None of the words being used here are huge or uncommon either. Choosing the right word is just a matter of thinking of what you want to happen and coming up with the perfect word to describe how it will look, feel, and sound.
2. Make It Quick
Good action is fast-paced, but it’s hard for anything to go fast when you’re reading it. That’s why writing action means making it closer to real-life action and less like movie action. Take a fight, for example. There’s one huge different between a real fight and a movie fight that isn’t often brought up in conversation: fights in movies are LONG. If you’ve ever seen or been in a real fight, you’ll notice that they don’t last very long. Professional boxers have to rest after three minutes of action.

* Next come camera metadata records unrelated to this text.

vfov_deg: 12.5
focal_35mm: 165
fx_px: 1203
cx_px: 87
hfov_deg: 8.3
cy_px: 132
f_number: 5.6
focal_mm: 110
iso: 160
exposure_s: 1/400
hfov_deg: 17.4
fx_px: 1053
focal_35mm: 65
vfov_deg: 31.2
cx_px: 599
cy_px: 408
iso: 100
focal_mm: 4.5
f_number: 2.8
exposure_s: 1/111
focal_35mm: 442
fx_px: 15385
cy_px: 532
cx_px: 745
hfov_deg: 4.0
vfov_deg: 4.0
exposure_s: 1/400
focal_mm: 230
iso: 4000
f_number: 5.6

Compare that to your favorite action movie star, who can take a beating for eight minutes straight without breaking a sweat. Watch an action scene in a movie and try writing it out, beat-for-beat, with vivid descriptions. You’ll fill ten pages after two minutes.
When writing an action scene, start by setting a word restriction. I try to keep my fights under 500 words. I try to keep chase scenes under 1000 words, and epic battles can be no more than 2000 words. You don’t have to use these restrictions but putting a limit on the number of words forces you to keep the action quick. You can use previous words describing everything little thing, and you can’t drag the sequence out of twenty pages.

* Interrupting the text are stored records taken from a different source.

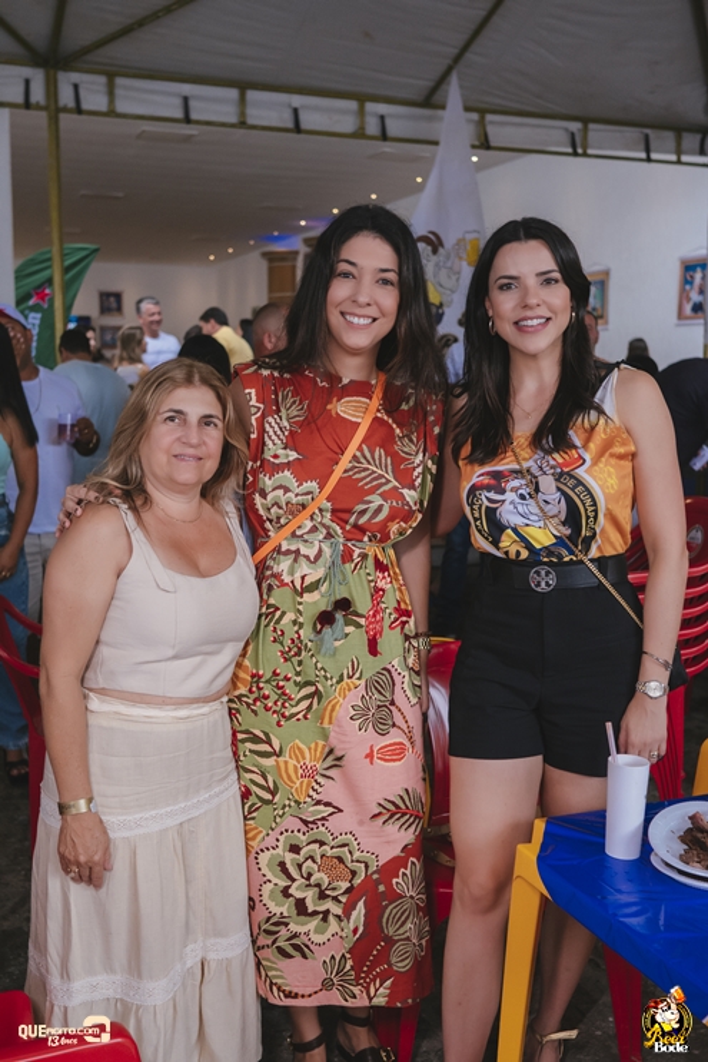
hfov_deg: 36.9
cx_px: 354
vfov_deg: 53.1
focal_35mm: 36
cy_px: 531
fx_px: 1061
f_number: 2.5
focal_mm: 24
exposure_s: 1/640
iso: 1600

If you must write a longer action scene, have the action unfold in phases. Say, for example, your hero is chasing down two bad guys. In that case, limit the chases to 1000 words per guy. Also, one is a car chase, and one is a foot chase. Break up the action so it feels like you’re still moving the story along and not halting the narrative with a 2000-word chase scene.
3. Keep The Stakes In The Forefront
All too often, I edit a book with a cool action scene in it and I comment in the margins “cool scene, but what’s the point of it?” Action for the sake of action works in the movies (and only movies of a particular genre) because that’s what the audience came to see. No one reads a book for the action. That’s why it is important to keep the stakes of your action scene as the focal point, at all times. Having a ticking clock is the easiest way to create believable stakes. The hero has to beat the bad guy before _____
Keeping your reader’s mind on the reason your hero must succeed is the best way to suck them into your well-written action. Once you’ve got the reader sucked in, you can move on to the next tip.
4. Handicap Your Hero
You know why it was so satisfying to watch Neo take on Agent Smith in the move, The Matrix? It’s because the whole movie hyped up how ridiculously overpowered the Agents were. Up until the end of that film, everyone who had fought an agent had died. That left the question in our minds, “how is he going to beat him?” Compare that to The Matrix: Revolutions where Neo and Smith were both almighty gods on equal footing with one another. A fight that was supposed to be epic turned out to be quite underwhelming. We’ve all read enough stories to know your hero is going to win, so its important what we are forced to wonder how that victory will happen.
There are two ways of handicapping your hero, so we don’t know how they’ll win: nerfing the hero, or buffing the villain. Nerfs and buffs refer to weakening or strengthening a character, respectively. You can nerf your hero by wounding them, putting a psychological obstacle in their way (example: the enemy is their best friend being mind-controlled), or their having lost something they need such as a weapon or an ability. Buffing the villain usually is just a matter of setting up the villain as already being loads more powerful than the hero, or having seemingly already triumphed in their conflict.